WHAT YOU ARE ASKED TO DO - Beginning with the line where "9.2.0 | sitecore-xm-sxa-jss-sqldev" occurs, set down each line of the records through the final one, exactly and without additions.

[Stored data]
:::
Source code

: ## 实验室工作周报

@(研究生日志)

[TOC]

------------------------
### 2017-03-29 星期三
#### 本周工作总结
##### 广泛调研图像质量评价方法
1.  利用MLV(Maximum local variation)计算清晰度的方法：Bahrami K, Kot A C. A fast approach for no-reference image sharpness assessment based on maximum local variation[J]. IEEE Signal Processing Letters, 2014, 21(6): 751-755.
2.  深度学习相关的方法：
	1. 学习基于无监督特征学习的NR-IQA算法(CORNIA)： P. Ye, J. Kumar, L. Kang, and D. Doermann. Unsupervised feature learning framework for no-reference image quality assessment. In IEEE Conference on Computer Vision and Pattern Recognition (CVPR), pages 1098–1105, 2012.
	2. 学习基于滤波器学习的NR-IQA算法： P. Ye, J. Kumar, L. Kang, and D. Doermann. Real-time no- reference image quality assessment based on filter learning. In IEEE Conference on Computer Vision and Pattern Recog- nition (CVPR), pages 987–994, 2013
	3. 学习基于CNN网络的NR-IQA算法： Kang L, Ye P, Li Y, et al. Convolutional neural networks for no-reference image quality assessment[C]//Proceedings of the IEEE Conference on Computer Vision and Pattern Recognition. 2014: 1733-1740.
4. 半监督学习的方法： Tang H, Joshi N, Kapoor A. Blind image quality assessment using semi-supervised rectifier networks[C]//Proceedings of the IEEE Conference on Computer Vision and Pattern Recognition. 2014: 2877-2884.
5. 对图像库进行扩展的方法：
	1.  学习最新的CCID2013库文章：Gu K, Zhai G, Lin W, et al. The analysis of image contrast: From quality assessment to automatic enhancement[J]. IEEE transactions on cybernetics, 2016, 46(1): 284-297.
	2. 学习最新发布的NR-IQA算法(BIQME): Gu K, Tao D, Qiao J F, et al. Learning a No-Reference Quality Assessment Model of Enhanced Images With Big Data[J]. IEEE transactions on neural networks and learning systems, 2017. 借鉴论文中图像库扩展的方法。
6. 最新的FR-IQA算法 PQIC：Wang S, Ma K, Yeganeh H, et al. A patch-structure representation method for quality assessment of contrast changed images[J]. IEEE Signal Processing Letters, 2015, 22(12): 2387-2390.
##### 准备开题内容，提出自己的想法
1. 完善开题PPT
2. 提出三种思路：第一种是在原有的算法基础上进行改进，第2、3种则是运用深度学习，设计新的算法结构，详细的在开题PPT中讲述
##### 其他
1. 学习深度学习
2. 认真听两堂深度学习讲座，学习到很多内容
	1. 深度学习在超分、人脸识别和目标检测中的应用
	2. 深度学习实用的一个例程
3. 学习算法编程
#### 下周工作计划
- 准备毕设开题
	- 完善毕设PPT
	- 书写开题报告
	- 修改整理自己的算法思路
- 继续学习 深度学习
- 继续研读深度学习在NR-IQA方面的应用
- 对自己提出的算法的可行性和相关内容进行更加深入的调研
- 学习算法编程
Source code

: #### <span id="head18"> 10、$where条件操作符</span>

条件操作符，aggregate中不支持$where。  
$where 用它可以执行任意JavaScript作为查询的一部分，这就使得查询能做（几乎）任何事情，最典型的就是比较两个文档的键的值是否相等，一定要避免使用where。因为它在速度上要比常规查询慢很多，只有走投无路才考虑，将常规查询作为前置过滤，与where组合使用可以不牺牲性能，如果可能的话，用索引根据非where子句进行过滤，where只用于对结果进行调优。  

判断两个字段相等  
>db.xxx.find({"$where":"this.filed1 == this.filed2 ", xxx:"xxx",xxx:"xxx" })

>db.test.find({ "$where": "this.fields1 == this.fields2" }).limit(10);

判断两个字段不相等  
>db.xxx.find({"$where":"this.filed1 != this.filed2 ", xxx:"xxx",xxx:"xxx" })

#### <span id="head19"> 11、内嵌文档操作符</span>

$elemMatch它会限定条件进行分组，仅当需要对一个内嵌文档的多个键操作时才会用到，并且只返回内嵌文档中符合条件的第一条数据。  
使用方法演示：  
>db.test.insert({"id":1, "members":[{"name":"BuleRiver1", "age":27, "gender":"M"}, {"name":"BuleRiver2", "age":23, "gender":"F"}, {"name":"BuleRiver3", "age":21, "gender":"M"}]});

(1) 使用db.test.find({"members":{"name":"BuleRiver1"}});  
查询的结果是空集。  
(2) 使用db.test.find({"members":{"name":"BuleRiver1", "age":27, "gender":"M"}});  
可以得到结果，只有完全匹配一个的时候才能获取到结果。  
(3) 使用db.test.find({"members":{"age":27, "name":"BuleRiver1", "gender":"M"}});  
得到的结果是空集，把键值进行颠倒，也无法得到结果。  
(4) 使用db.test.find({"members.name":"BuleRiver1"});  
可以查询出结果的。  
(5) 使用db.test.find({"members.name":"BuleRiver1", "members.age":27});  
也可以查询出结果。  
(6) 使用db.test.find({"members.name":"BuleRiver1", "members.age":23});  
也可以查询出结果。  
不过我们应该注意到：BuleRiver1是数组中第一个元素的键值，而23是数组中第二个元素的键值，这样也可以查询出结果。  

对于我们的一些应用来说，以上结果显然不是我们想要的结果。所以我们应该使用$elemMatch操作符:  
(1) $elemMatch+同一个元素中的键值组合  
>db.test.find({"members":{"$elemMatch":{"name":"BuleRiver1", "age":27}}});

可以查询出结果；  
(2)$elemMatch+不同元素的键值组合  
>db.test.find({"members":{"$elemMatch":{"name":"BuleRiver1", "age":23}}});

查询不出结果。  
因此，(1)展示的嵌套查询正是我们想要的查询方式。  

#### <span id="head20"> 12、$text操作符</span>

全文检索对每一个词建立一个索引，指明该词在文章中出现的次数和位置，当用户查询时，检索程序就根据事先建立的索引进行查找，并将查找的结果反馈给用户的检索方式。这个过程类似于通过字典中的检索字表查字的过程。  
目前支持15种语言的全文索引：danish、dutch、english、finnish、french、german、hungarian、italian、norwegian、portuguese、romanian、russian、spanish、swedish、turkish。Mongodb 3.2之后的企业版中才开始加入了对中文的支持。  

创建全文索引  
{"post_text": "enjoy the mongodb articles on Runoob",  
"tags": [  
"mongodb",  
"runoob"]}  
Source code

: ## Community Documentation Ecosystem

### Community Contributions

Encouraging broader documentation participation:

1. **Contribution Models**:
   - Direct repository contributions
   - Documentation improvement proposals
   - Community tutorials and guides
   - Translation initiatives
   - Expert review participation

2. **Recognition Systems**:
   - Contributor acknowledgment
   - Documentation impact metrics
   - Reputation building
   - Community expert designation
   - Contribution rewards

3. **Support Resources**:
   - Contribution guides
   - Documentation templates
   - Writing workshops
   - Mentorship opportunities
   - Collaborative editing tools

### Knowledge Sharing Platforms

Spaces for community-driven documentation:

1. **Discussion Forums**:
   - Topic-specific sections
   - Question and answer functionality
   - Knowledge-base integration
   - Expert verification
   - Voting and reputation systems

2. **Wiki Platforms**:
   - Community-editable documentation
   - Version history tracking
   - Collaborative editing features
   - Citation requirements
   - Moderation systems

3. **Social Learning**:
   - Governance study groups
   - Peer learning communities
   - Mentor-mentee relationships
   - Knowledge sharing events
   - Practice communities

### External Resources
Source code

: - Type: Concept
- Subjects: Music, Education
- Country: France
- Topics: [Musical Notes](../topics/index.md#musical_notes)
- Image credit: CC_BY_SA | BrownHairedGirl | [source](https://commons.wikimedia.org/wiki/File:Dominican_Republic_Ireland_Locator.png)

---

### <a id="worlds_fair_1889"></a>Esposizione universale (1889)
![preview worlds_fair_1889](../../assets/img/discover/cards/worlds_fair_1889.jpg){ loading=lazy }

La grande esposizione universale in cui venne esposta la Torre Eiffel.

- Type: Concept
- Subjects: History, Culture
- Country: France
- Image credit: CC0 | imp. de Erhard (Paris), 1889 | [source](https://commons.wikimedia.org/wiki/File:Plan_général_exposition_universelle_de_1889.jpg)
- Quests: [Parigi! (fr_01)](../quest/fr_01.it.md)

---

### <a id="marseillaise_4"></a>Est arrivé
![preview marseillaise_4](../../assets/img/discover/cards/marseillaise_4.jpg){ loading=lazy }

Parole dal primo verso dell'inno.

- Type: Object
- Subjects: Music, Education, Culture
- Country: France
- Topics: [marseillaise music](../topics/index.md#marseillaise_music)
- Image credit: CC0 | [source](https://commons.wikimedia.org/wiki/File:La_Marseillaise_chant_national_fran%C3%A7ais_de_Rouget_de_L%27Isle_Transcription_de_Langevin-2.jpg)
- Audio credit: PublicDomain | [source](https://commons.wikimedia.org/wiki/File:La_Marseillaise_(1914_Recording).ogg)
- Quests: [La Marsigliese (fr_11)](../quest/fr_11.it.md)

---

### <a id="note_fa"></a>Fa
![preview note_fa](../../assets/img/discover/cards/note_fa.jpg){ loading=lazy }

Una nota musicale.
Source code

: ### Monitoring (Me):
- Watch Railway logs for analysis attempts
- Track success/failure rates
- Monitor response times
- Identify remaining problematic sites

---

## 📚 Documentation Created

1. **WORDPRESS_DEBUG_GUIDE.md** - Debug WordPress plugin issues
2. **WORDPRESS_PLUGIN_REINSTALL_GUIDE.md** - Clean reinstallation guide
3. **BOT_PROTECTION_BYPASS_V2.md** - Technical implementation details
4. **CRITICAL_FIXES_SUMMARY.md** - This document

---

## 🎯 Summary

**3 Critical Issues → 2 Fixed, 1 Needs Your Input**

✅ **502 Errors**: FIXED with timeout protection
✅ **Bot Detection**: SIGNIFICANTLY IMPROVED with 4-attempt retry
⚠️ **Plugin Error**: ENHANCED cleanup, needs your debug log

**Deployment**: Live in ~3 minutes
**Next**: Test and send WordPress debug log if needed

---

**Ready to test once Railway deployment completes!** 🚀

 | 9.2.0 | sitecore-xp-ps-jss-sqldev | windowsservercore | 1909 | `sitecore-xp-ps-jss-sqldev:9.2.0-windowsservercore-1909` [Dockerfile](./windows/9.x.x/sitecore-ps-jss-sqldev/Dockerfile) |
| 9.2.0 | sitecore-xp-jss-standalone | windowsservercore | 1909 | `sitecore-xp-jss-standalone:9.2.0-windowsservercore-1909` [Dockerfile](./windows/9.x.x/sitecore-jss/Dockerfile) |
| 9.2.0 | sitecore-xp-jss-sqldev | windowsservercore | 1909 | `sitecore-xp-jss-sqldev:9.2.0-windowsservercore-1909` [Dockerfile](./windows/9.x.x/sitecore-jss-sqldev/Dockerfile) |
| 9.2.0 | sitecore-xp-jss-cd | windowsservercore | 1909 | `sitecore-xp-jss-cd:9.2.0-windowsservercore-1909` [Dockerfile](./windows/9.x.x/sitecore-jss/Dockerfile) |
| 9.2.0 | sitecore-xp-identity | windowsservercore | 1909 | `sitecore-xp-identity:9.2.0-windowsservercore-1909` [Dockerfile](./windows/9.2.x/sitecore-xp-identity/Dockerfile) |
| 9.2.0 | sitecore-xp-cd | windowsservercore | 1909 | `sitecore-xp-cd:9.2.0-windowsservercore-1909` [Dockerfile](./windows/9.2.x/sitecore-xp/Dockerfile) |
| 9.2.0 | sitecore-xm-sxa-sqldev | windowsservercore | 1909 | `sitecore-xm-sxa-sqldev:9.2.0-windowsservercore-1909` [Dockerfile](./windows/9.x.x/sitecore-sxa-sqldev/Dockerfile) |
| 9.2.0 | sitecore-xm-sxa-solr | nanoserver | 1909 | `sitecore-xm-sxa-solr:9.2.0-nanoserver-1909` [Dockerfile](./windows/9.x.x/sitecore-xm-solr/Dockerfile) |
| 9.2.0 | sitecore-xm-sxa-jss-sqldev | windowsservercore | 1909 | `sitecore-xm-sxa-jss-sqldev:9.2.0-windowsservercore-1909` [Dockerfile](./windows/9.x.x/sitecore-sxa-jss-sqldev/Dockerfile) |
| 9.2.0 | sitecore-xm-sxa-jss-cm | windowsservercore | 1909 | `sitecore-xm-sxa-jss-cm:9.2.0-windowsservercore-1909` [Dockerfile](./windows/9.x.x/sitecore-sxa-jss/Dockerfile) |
:::
EXERCISE OUTPUT -
| 9.2.0 | sitecore-xm-sxa-jss-sqldev | windowsservercore | 1909 | `sitecore-xm-sxa-jss-sqldev:9.2.0-windowsservercore-1909` [Dockerfile](./windows/9.x.x/sitecore-sxa-jss-sqldev/Dockerfile) |
| 9.2.0 | sitecore-xm-sxa-jss-cm | windowsservercore | 1909 | `sitecore-xm-sxa-jss-cm:9.2.0-windowsservercore-1909` [Dockerfile](./windows/9.x.x/sitecore-sxa-jss/Dockerfile) |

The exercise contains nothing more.